Data analysis and insights

Effective monitoring is just the first step. Extracting insights from the deluge of data is what drives meaningful improvements. Here's a brief overview of how to harness this data:

  1. Analyze Across Telemetry Types: Dive into logs, traces, and metrics to discern patterns and irregularities. This analysis paves the way for holistic system insights and decision-making.

  2. Use Dashboards to Spot Trends: Dashboards can be a powerful tool for answering operational questions at a glance. For example, are all model calls for a given purpose similar or do some cause spikes in latency, token counts, or failures? Which agents/tools are the most expensive and which are the cheapest? How are dependencies performing over time? Do bursts in traffic result in degraded behavior? In addition to surfacing the negative aspects, consider dashboards that provide visibility into nominal measures like concurrent conversation counts and min/mean/max turns per conversation.

  3. Automated Alerting: Set up automated alerts that notify the team of anomalies or potential issues, ensuring rapid response and mitigation.

  4. Correlate Metrics: Correlating disparate metrics can unveil deeper insights, spotlighting areas for enhancement that the team might have otherwise overlooked.

  5. Telemetry-driven Feedback Loop: By understanding how models interact with live data and user queries, data scientists and developers can enhance accuracy and user experience.

Conclusion

Monitoring Generative AI applications isn't just about system health.

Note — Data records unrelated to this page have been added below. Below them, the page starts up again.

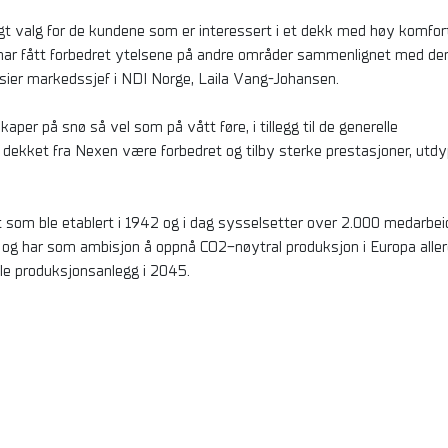
t valg for de kundene som er interessert i et dekk med høy komfort
ar fått forbedret ytelsene på andre områder sammenlignet med de
, sier markedssjef i NDI Norge, Laila Vang-Johansen.
per på snø så vel som på vått føre, i tillegg til de generelle
 dekket fra Nexen være forbedret og tilby sterke prestasjoner, utdy
som ble etablert i 1942 og i dag sysselsetter over 2.000 medarbei
, og har som ambisjon å oppnå CO2-nøytral produksjon i Europa aller
le produksjonsanlegg i 2045.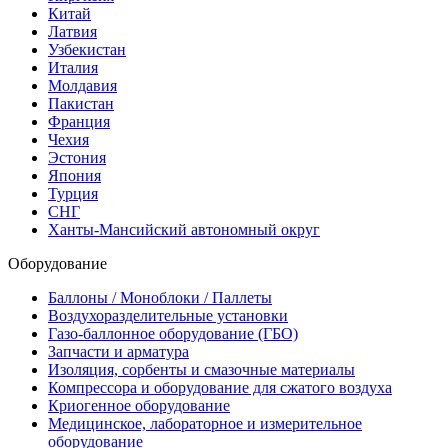
Китай
Латвия
Узбекистан
Италия
Молдавия
Пакистан
Франция
Чехия
Эстония
Япония
Турция
СНГ
Ханты-Мансийский автономный округ
Оборудование
Баллоны / Моноблоки / Паллеты
Воздухоразделительные установки
Газо-баллонное оборудование (ГБО)
Запчасти и арматура
Изоляция, сорбенты и смазочные материалы
Компрессора и оборудование для сжатого воздуха
Криогенное оборудование
Медицинское, лабораторное и измерительное
оборудование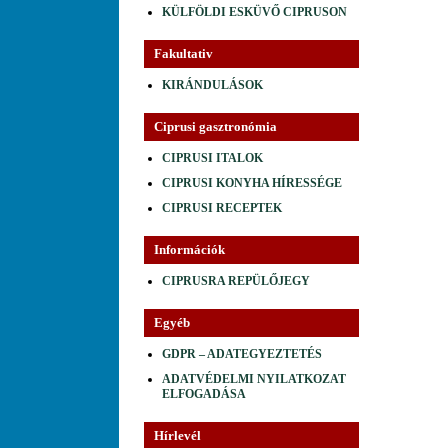
KÜLFÖLDI ESKÜVŐ CIPRUSON
Fakultativ
KIRÁNDULÁSOK
Ciprusi gasztronómia
CIPRUSI ITALOK
CIPRUSI KONYHA HÍRESSÉGE
CIPRUSI RECEPTEK
Információk
CIPRUSRA REPÜLŐJEGY
Egyéb
GDPR – ADATEGYEZTETÉS
ADATVÉDELMI NYILATKOZAT
ELFOGADÁSA
Hírlevél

It's a gateway to refinement, understanding, and evolution. By embedding telemetry and leveraging modern tools, teams can illuminate the intricate workings of their AI systems. This insight, when acted upon, results in applications that aren't only robust and efficient but also aligned with user needs. Embrace these practices to be sure your AI applications are always at the forefront of delivering exceptional value.